Пройдя около 2 верст по непролазной грязи, начали подходить к усадьбе. «Здесь, – говорил проводник, указывая на постройки, – живут рабочие, там начинаются павильоны для больных и персонала». – «Сколько их?» – «Около десяти. А там вон главное здание, трехэтажное, вправо электрическая станция, потом контора, канцелярия, конюшни и сараи около скотного двора. Сегодня было приказано начать эвакуацию зерна. Подводы согнали во двор». «С чего начать?» – думал я, пока подтягивались люди. Я решил, что единственно, где может быть охрана, это на электрической станции и в главных зданиях, вряд ли красные стали бы оборонять умалишенных. Кроме того, ввиду малочисленности людей, решил держать их всех вместе, не выставляя постов. Подошел к электрической станции, когда я вошел, рабочие на мой окрик подняли руки, тут охраны не оказалось. Взяв одного рабочего как проводника и заложника, пошли дальше. Рабочий мне сообщил, что комиссар уехал сегодня утром, узнав о нашем приближении, охрана же есть только у телефона в здании конторы. Туда мы и направились. Перед домом, бывшим господским (имение будто бы раньше принадлежало Львовым), расстилался большой круг, на котором были видны следы клумб. Несколько ступеней подъезда были ярко освещены. Ничего не подозревавшие красноармейцы охраны не сразу сообразили, в чем дело, когда я вошел в просторную переднюю, из которой в этаж поднималась широкая лестница. Выставив на крыльце пост, которому было приказано останавливать и временно задерживать всех проходящих, начал осмотр дома. Кроме доктора и персонала, состоящего главным образом из евреек, никого подозрительного здесь не было. По сытым лицам кудрявых «сестричек» было видно, что персонал мало страдал от голода. Комиссар действительно уехал в тот день утром. Продолжая обход помещений, дошли до усадебных построек, в темноте можно было различить крестьянские повозки, собранные здесь для эвакуации запасов зерна и фуража совхоза. Захватив для батареи 7 лошадей из местной конюшни, двинулся в обратный путь. Идти на деревню я не решился, боясь столкнуться с людьми Арчаулова, а пошел обратно на шоссе. Там встретил Родзянко, которому доложил о результатах моей экспедиции, и быстро поехал дальше, чтобы занять бивак для батареи.

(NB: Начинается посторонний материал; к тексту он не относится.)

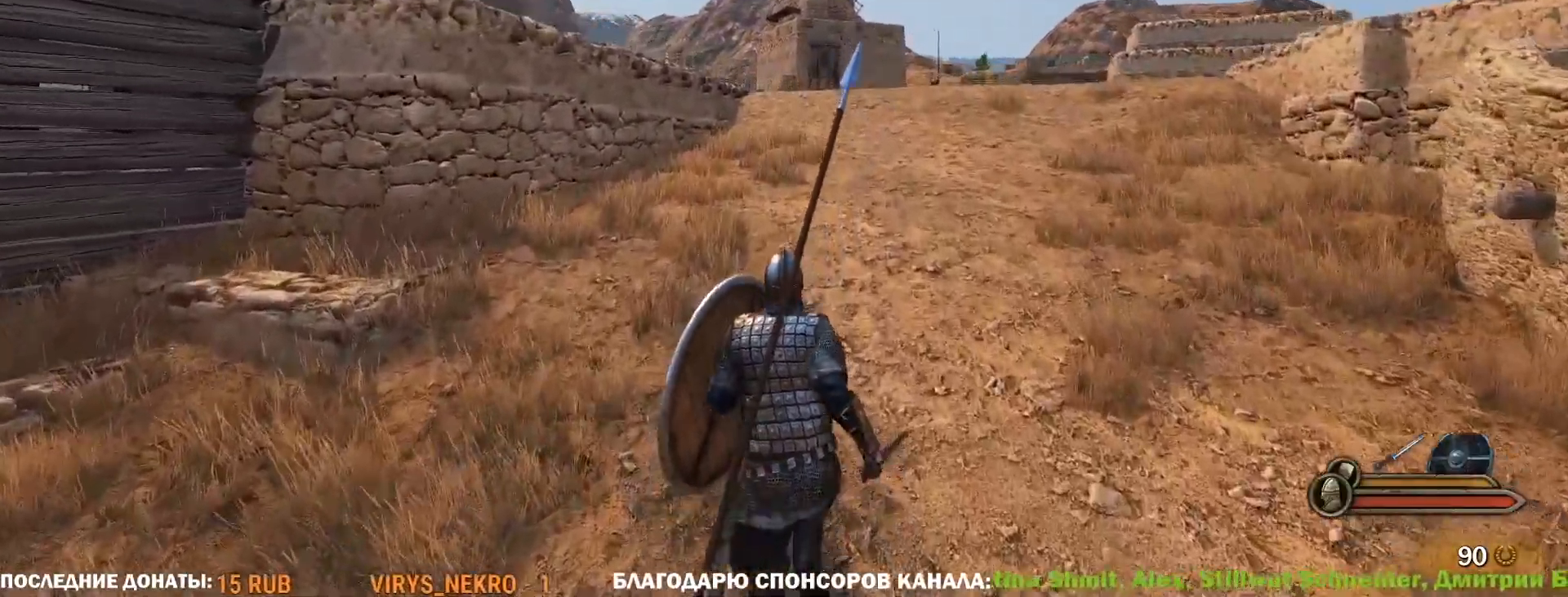
{"keys": ["alt", "caps_lock", "w"], "mouse": [], "events": [[333, "alt", "down"]]}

За это время Арчаулов, сняв сторожевое охранение красных, без выстрела ворвался в деревню и очистил ее от противника. Так он доложил Родзянко, но очистка была относительная, красные частью разбежались, но частью еще оставались в деревне. Несмотря на это, наши части, усталые и голодные, спешно располагались на квартиры. При этом происходили забавные сценки. Жадимеровский, идя от взвода в офицерский дом, встретил пять человек с винтовками: «Какого полка?» – «Первого запасного», – отвечают они. «Какого первого запасного?» – «А красного, из Петергофа пришли». – «Что вы тут делаете?» – «Сдаваться идем». – «Идите туда, в том доме штаб». Других просто гнали прочь: «Да идите вы к черту, куда вас девать, идите в штаб!» Красные шли покорно сдаваться в белый штаб.
16-го утром было предположено атаковать укрепленную позицию, которая в этом месте проходила в полутора верстах от Сивориц. Когда накануне вечером я вошел в отведенный офицерам дом, еще не все спали, и Лион мне указал на кушетку, покрытую простыней и приготовленную хозяйкой для меня. Я заснул как убитый, и только проснувшись на другое утро, заметил, что ложе мое пахнет какой-то кислятиной. Во время утреннего чая разговорился с хозяйкой, и она мне со слезами рассказала, что на этой кушетке недавно умер ее единственный сын от тифа. Через несколько дней это на мне и сказалось.
Ожидая выступления пехоты, мы выбрали позицию для всей батареи, так как накануне ко мне присоединился, вернувшись из Луги, мой 2-й взвод. Я стоял на шоссе и изучал расположенные по гребню окопы и считал ряды проволоки, позиция была, по-видимому, серьезно подготовлена. В это время мы увидали спускавшиеся с бугра крестьянские повозки, они возвращались домой из Гатчины, мужики сообщили нам, что окопы не заняты красными. Оказалось, что еще ночью волынцы заняли село Воскресенское на шоссе Сиверская – Гатчина. Таким образом, великолепно укрепленная позиция у Гатчины была сдана без боя, и двери к Петрограду были открыты для нас.